***** RECORDED DATA
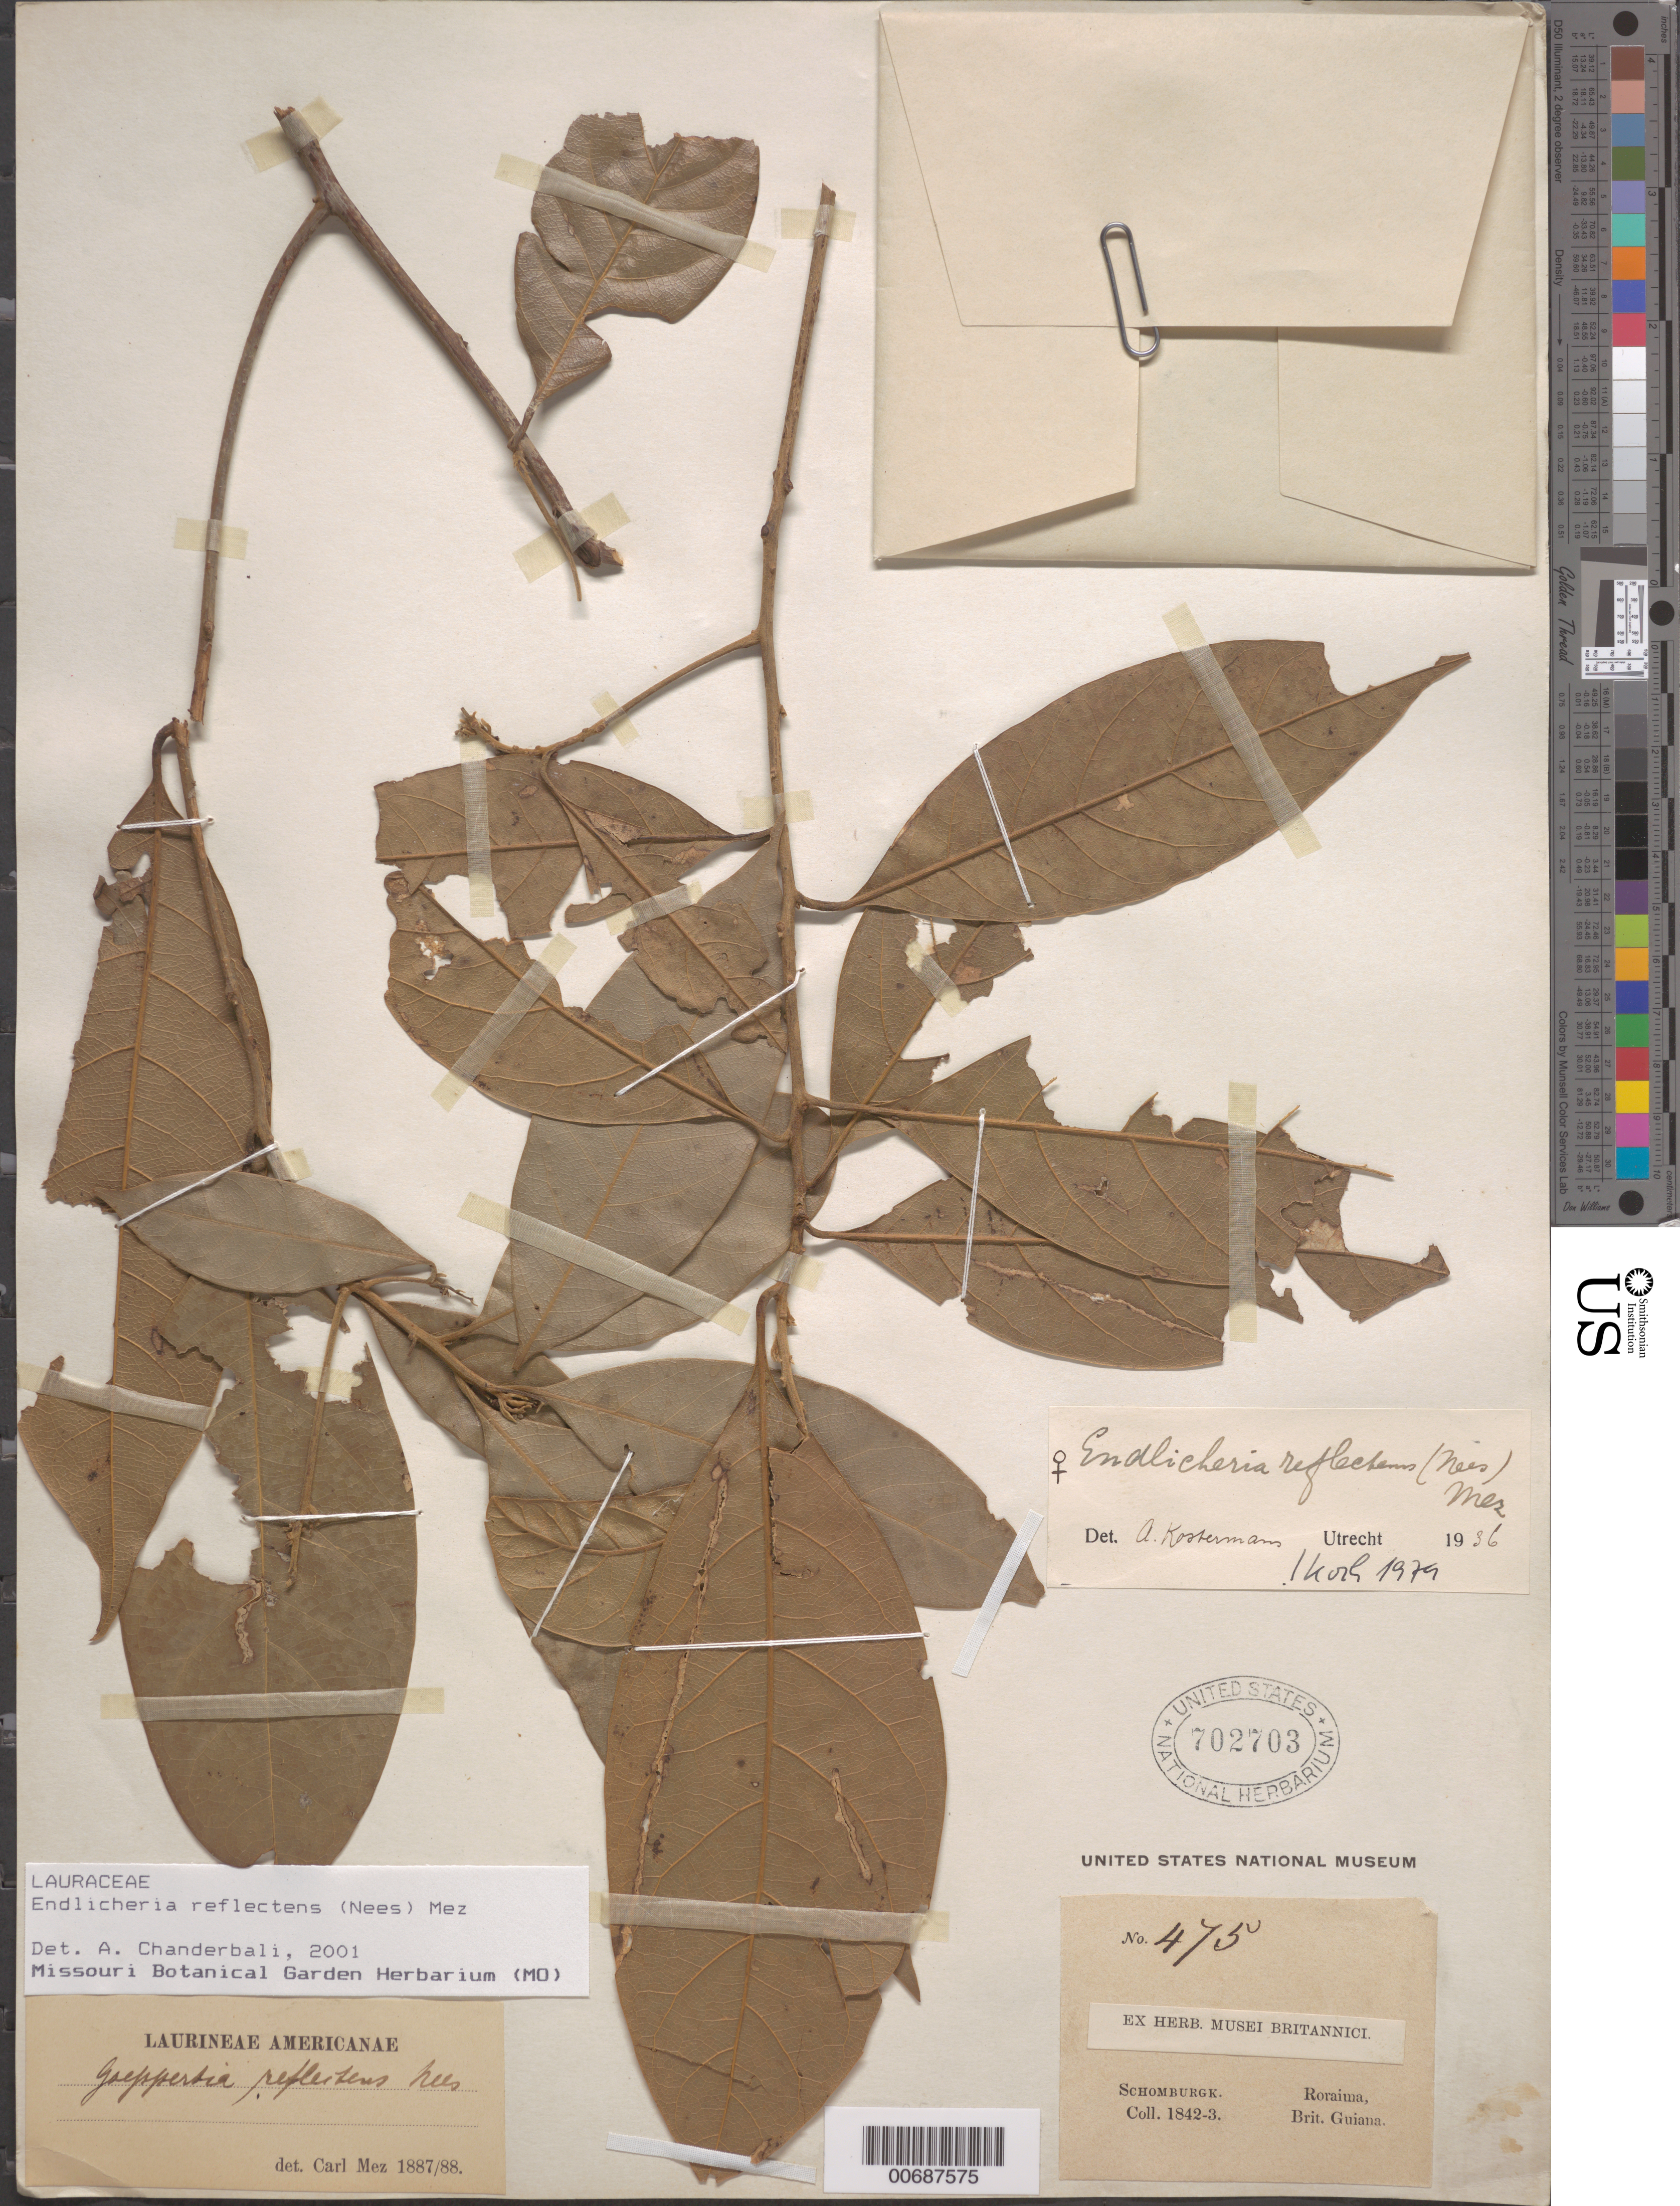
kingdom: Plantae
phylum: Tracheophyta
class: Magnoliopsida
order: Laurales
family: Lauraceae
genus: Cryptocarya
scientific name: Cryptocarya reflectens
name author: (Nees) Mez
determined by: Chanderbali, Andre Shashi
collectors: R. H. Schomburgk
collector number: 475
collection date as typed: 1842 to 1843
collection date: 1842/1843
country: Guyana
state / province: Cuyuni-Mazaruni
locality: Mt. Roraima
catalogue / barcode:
**********
▸ **DESCRIPTION OF THE TASK**:
Repeat all the rows above word for word, but leave out the pictures.

▸ **THE SOLUTION**:
kingdom: Plantae
phylum: Tracheophyta
class: Magnoliopsida
order: Laurales
family: Lauraceae
genus: Cryptocarya
scientific name: Cryptocarya reflectens
name author: (Nees) Mez
determined by: Chanderbali, Andre Shashi
collectors: R. H. Schomburgk
collector number: 475
collection date as typed: 1842 to 1843
collection date: 1842/1843
country: Guyana
state / province: Cuyuni-Mazaruni
locality: Mt. Roraima
catalogue / barcode:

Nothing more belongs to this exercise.